= Your assignment =
Each of the lines below must be written out exactly as shown.

Recorded data: Begin

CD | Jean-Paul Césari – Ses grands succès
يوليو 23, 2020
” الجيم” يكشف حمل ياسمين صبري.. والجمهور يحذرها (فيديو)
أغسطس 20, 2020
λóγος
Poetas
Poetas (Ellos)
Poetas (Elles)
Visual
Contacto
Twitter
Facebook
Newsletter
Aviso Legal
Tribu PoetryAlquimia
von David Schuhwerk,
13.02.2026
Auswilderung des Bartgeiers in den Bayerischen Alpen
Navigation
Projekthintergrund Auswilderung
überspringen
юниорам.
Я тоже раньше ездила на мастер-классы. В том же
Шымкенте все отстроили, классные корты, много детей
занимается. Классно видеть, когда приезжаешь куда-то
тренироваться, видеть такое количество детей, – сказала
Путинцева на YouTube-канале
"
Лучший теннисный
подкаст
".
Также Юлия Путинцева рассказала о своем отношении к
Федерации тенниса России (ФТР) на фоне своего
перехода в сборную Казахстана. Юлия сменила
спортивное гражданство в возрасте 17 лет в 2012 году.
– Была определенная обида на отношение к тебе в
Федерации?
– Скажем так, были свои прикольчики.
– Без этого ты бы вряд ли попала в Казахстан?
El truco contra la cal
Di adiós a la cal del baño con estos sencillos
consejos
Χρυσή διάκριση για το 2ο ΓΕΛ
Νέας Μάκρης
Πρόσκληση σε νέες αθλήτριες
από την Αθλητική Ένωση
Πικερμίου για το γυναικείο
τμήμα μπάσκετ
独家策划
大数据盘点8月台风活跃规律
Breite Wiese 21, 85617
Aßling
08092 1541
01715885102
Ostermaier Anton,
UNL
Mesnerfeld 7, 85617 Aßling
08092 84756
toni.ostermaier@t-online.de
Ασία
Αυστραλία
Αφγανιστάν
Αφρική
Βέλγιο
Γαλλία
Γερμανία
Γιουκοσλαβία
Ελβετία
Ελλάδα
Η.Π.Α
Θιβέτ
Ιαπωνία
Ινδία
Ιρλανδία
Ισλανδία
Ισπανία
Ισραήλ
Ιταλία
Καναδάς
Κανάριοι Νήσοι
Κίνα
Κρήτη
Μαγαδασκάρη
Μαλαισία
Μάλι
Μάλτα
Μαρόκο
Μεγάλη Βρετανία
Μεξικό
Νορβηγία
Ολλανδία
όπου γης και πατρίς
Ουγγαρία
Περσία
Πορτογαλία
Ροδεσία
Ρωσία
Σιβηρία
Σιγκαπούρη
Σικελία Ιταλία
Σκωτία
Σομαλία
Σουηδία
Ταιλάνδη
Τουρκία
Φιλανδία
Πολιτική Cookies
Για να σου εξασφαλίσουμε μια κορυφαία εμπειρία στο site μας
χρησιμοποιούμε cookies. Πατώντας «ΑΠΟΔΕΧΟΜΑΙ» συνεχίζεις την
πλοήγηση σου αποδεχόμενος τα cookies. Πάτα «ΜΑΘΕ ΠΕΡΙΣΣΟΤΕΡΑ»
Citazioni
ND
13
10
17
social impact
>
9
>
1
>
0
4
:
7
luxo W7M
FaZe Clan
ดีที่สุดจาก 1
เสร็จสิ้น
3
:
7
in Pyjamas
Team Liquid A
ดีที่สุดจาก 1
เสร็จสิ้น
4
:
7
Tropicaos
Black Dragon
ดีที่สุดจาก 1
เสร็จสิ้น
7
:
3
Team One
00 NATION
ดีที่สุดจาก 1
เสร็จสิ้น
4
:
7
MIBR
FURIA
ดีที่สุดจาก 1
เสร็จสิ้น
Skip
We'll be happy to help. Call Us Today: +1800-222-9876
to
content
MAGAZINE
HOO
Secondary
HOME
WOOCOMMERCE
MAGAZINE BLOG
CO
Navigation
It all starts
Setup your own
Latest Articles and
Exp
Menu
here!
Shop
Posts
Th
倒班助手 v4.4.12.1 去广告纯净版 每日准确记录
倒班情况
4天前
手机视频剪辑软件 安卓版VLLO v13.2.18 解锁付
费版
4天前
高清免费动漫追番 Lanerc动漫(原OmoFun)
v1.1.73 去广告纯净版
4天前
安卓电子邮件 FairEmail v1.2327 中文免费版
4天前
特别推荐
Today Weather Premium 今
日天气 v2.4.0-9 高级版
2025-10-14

Recorded data: End

= Answer to the exercise =
CD | Jean-Paul Césari – Ses grands succès
يوليو 23, 2020
” الجيم” يكشف حمل ياسمين صبري.. والجمهور يحذرها (فيديو)
أغسطس 20, 2020
λóγος
Poetas
Poetas (Ellos)
Poetas (Elles)
Visual
Contacto
Twitter
Facebook
Newsletter
Aviso Legal
Tribu PoetryAlquimia
von David Schuhwerk,
13.02.2026
Auswilderung des Bartgeiers in den Bayerischen Alpen
Navigation
Projekthintergrund Auswilderung
überspringen
юниорам.
Я тоже раньше ездила на мастер-классы. В том же
Шымкенте все отстроили, классные корты, много детей
занимается. Классно видеть, когда приезжаешь куда-то
тренироваться, видеть такое количество детей, – сказала
Путинцева на YouTube-канале
"
Лучший теннисный
подкаст
".
Также Юлия Путинцева рассказала о своем отношении к
Федерации тенниса России (ФТР) на фоне своего
перехода в сборную Казахстана. Юлия сменила
спортивное гражданство в возрасте 17 лет в 2012 году.
– Была определенная обида на отношение к тебе в
Федерации?
– Скажем так, были свои прикольчики.
– Без этого ты бы вряд ли попала в Казахстан?
El truco contra la cal
Di adiós a la cal del baño con estos sencillos
consejos
Χρυσή διάκριση για το 2ο ΓΕΛ
Νέας Μάκρης
Πρόσκληση σε νέες αθλήτριες
από την Αθλητική Ένωση
Πικερμίου για το γυναικείο
τμήμα μπάσκετ
独家策划
大数据盘点8月台风活跃规律
Breite Wiese 21, 85617
Aßling
08092 1541
01715885102
Ostermaier Anton,
UNL
Mesnerfeld 7, 85617 Aßling
08092 84756
toni.ostermaier@t-online.de
Ασία
Αυστραλία
Αφγανιστάν
Αφρική
Βέλγιο
Γαλλία
Γερμανία
Γιουκοσλαβία
Ελβετία
Ελλάδα
Η.Π.Α
Θιβέτ
Ιαπωνία
Ινδία
Ιρλανδία
Ισλανδία
Ισπανία
Ισραήλ
Ιταλία
Καναδάς
Κανάριοι Νήσοι
Κίνα
Κρήτη
Μαγαδασκάρη
Μαλαισία
Μάλι
Μάλτα
Μαρόκο
Μεγάλη Βρετανία
Μεξικό
Νορβηγία
Ολλανδία
όπου γης και πατρίς
Ουγγαρία
Περσία
Πορτογαλία
Ροδεσία
Ρωσία
Σιβηρία
Σιγκαπούρη
Σικελία Ιταλία
Σκωτία
Σομαλία
Σουηδία
Ταιλάνδη
Τουρκία
Φιλανδία
Πολιτική Cookies
Για να σου εξασφαλίσουμε μια κορυφαία εμπειρία στο site μας
χρησιμοποιούμε cookies. Πατώντας «ΑΠΟΔΕΧΟΜΑΙ» συνεχίζεις την
πλοήγηση σου αποδεχόμενος τα cookies. Πάτα «ΜΑΘΕ ΠΕΡΙΣΣΟΤΕΡΑ»
Citazioni
ND
13
10
17
social impact
>
9
>
1
>
0
4
:
7
luxo W7M
FaZe Clan
ดีที่สุดจาก 1
เสร็จสิ้น
3
:
7
in Pyjamas
Team Liquid A
ดีที่สุดจาก 1
เสร็จสิ้น
4
:
7
Tropicaos
Black Dragon
ดีที่สุดจาก 1
เสร็จสิ้น
7
:
3
Team One
00 NATION
ดีที่สุดจาก 1
เสร็จสิ้น
4
:
7
MIBR
FURIA
ดีที่สุดจาก 1
เสร็จสิ้น
Skip
We'll be happy to help. Call Us Today: +1800-222-9876
to
content
MAGAZINE
HOO
Secondary
HOME
WOOCOMMERCE
MAGAZINE BLOG
CO
Navigation
It all starts
Setup your own
Latest Articles and
Exp
Menu
here!
Shop
Posts
Th
倒班助手 v4.4.12.1 去广告纯净版 每日准确记录
倒班情况
4天前
手机视频剪辑软件 安卓版VLLO v13.2.18 解锁付
费版
4天前
高清免费动漫追番 Lanerc动漫(原OmoFun)
v1.1.73 去广告纯净版
4天前
安卓电子邮件 FairEmail v1.2327 中文免费版
4天前
特别推荐
Today Weather Premium 今
日天气 v2.4.0-9 高级版
2025-10-14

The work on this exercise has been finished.